В-третьих, Лаевский испытывает еще одно нелепое, уродливо-несправедливое чувство: «...ему было досадно не на себя, а на Надежду Федоровну за то, что она возбуждала в нем это чувство»; он был готов убить ее не из ненависти к ней, а из-за того, что она возбуждала в нем чувство ненависти.

Вся эта буря разыгрывается внутри. Во внешнем мире — обмен ничего не значащими репликами. Пьеса была бы такая:

— Ну, как ты себя чувствуешь сегодня?

— Сегодня ничего. Только так, маленькая слабость.

— Надо беречься, голубка. Я ужасно боюсь за тебя.

. . . . . . . . . . . .

— Merci, голубка.

И «тяжелая ненависть», и ненависть к женщине за то, что она возбудила к себе эту ненависть, — все это вложено в маленькое французское слово, сопровождающееся трафаретно-ласкательным: «Merci, голубка».

В повести разыграются некоторые события, которые подвергнут Лаевского жестоким испытаниям. Например, он вызывает на дуэль ненавидящего его зоолога фон Корена и готов к тому, чтобы назавтра погибнуть от руки своего безжалостного противника; в тот же вечер он оказывается свидетелем любовного свидания Надежды Федоровны с ничтожным пошляком, приставом Кирилиным. Мы многое знаем про Лаевского — все то, что сам он знает и думает о себе; мы следим за его возрастающим отчуждением от Надежды Федоровны, дошедшим до ненависти. Теперь, после того, как он застал ее в объятиях Кирилина, он должен окончательно ее проклясть. Что же происходит между ним и ею? Она лежит в постели, он собрался ехать на поединок:

Он порывисто и крепко обнял ее, осыпал поцелуями ее колени и руки, потом, потом, когда она что-то бормотала ему и вздрагивала от воспоминаний, он пригладил ее волосы и, всматриваясь в ее лицо, понял, что эта несчастная, порочная женщина для него единственный близкий, родной и незаменимый человек (с. 172).

Никакой «внешней речи». Когда он вернулся домой после того, как застал ее с Кирилиным,

она лежала в своей постели, вытянувшись, окутанная с головой в плед; она не двигалась и напоминала, особенно головою, египетскую мумию <...>.

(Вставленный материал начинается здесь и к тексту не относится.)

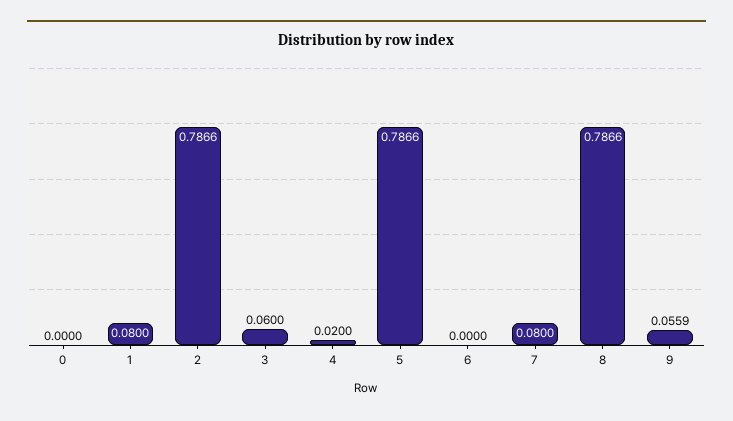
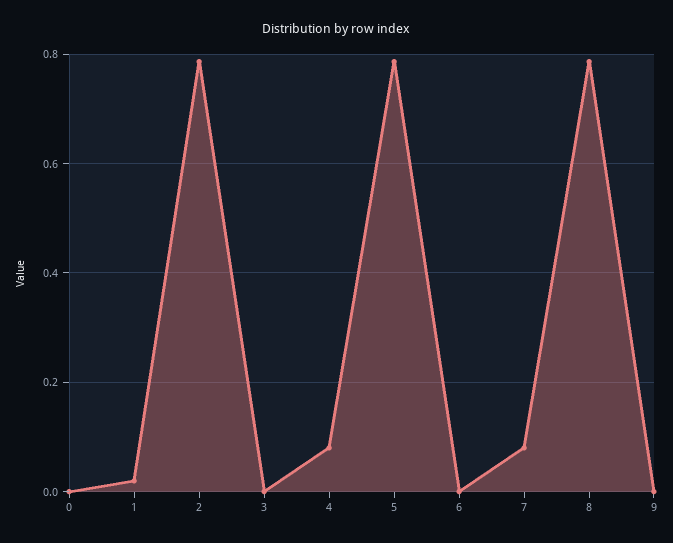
1: 0.08 -> 0.02
3: 0.06 -> 0
4: 0.02 -> 0.08
9: 0.0559 -> 0

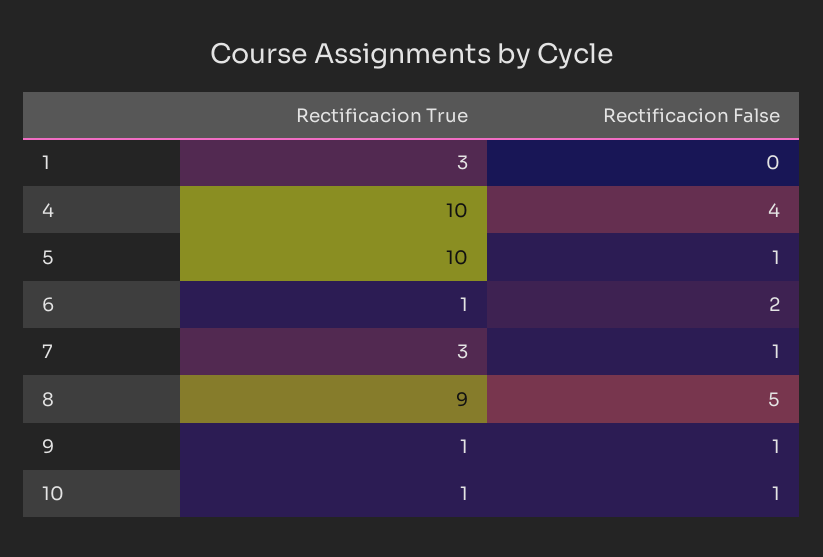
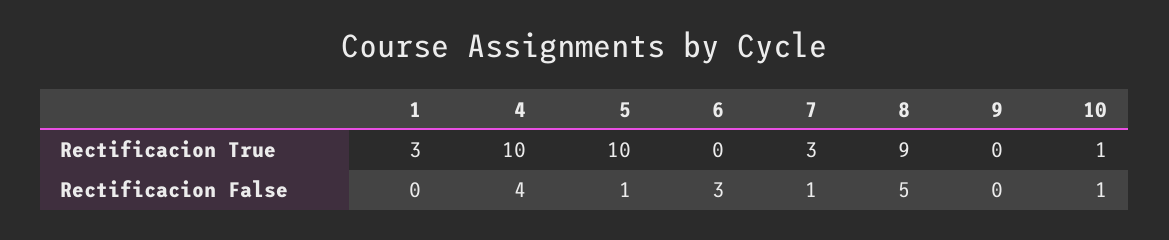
Rectificacion True, 6: 1 -> 0
Rectificacion False, 6: 2 -> 3
Rectificacion True, 9: 1 -> 0
Rectificacion False, 9: 1 -> 0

Она вдруг вскочила и села в постели. Подняв свое бледное лидо и глядя с ужасом на Лаевского, она спросила:

— Это ты? Гроза прошла?

— Прошла.

Эпиграф из Пушкина

Что же произошло? Авторский произвол, позволяющий повернуть персонажей, куда заблагорассудится? Или это развитие событий, подчиненное другим законам, чем казавшиеся нам очевидными? Едва ли я ошибусь, если скажу: перед нами — редчайший случай в реалистическом повествовании: долго, настойчиво нас убеждали в том, что герой ненавидит женщину — чтобы в конце неожиданно подвести нас к счастливой развязке: взаимной любви и даже браку. Нет сомнений, что именно этот парадокс особенно привлекал Чехова.

Автор не знает, что происходит внутри созданных им персонажей — давно известно, что они подчиняются законам, независимым от сочинителя. Чехов идет дальше: его герои, способные на всестороннюю, глубокую, многообразную рефлексию, не знают себя, ничего не понимают в том, что с ними происходит. Лаевский тщательно всматривается в себя, старается объяснить себе побудительные причины своих действий или намерений, находит объяснения и руководствуется ими, однако эти его объяснения ошибочны.

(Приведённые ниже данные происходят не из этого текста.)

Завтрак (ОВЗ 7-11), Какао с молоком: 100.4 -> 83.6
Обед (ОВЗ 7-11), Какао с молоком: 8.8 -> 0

Присмотримся внимательнее к внутреннему миру Лаевского. Этот мир приобрел особенную отчетливость после того, как Лаевский испытал огромное потрясение: вызвав на дуэль фон Корена, он оказался лицом к лицу со смертью, в тот же день он стал очевидцем свидания своей недавней подруги с любовником. Лаевский остается один на один с собою — и Чехов раскрывает перед нами его мысли и ощущения, излагает нам его самоанализ. Однако прежде чем заняться этим чеховским текстом, необходимо отступление, диктуемое волей Чехова.

Дело в том, что глава XVII повести «Дуэль» предварена эпиграфом — восемью строками из пушкинского стихотворения «Воспоминание» (1828). Привожу стихотворение целиком, выделяя курсивом ту часть его, которая служит эпиграфом:

Когда для смертного умолкнет шумный день
И на немые стогны града
Полупрозрачная наляжет ночи тень
И сон, дневных трудов награда,
В то время для меня влачатся в тишине
Часы томительного бденья:
В бездействии ночном живей горят во мне
Змеи сердечной угрызенья;
Мечты кипят; в уме, подавленном тоской,
Теснится тяжких дум избыток
,
Воспоминание безмолвно предо мной
Свой длинный развивает свиток,
И, с отвращением читая жизнь мою,
Я трепещу и проклинаю,
И горько жалуюсь и горько слезы лью
,
Но строк печальных не смываю.

В стихотворении Пушкина 16 строк; Чехов взял эпиграфом вторую половину — не совсем полных восемь строк, образованных из шести предложений, складывающихся в один синтаксический период. Смысл стихотворения: субъект принужден обозреть собственную жизнь — он это делает невольно, «тяжкие думы» и «воспоминание» навязывают ему свою власть, — одолеть ее он не в силах. Прожитая жизнь внушает ему отвращение, ужас (трепещу), ненависть к самому себе (проклинаю), раскаяние и мучительные сожаления (горько слезы лью), и в то же время, по-видимому, чувство невозместимой ценности собственной жизни, ее неповторимости, единственности; не в этом ли смысл последнего стиха, противопоставленного предшествующему перечислению душевных страданий (тоска, тяжких мук избыток, с отвращением, трепещу, проклинаю, горько жалуюсь, горько слезы лью) — с противительным союзом «но»?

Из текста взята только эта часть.